The Grill

Our challenge was to imagine new ways to address social violence among youth in Boston. During the Studio’s preliminary conversations with youth and youthworkers, we asked what they felt was the cause of the violence they saw around their neighborhoods. One youthworker described it this way: “One guy might be driving through another neighborhood, and he stops at a red light. He sees a guy from that neighborhood grilling him, so he grills back. Then he drives off and goes to get his boys, and it’s on.” In group and individual interviews with over 60 youth, we found an instant, visceral reaction to addressing “the grill” (where two peers catch eyes and assume animosity, often leading to threats or actual violence). Young people thought that shifting this social practice was both impossible and exhilarating.

The grill caught our attention because in our methodology for designing social interventions we look for an entry point, a less explored angle with potential to interrupt social problems. Here was a simple gesture that functioned on a symbolic level to epitomize a system where violence could start over nothing more than “she looked at me wrong”, but also how the nothing was everything, their very reputation and safety being on the line in the instant of response. (Almost all the youth we spoke to said that to not grill back was to be seen as a “punk”, who could then be mistreated by anyone.) So the grill was symbolic, but also a literal act that we could point to, play with and make strange.
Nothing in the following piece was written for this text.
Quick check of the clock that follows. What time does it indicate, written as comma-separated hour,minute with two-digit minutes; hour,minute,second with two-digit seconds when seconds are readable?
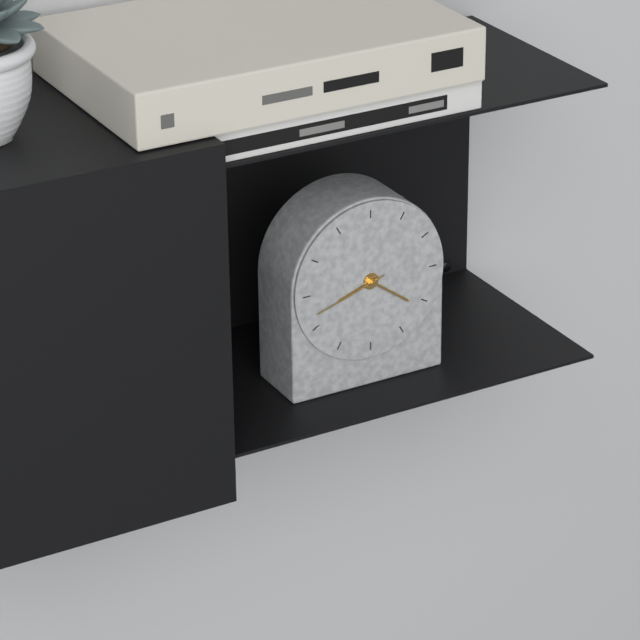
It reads 8,21,42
We felt if we could mess with the moment of the grill, we could mess with the power of the grill to demand the grill as response, instantly creating a narrow space of on-edge intensity and aggression. To mess with the moment of the grill, we designed The Polaroid Project. It was done completely in public space, with over 100 young people in Dudley Square, Uphams Corner, Downtown Crossing and at an end-of-the-summer cultural festival hosted by the Dudley Street Neighborhood Initiative. Our youth interns asked teens and early 20-somethings to give us their “best grill” as they posed holding a “life size Polaroid” frame. We left participants to make their own sense of the point being made, knowing that if it remained a strange experience, it could linger in their minds until the next time they were grilled. At that moment, would they think of the Polaroid? Would they be distracted just enough to cut down on the chance of violence? We, as activists, are used to drilling our point home. Artists have taught us that offering “a moral to the story” actually deflates the power of your intervention.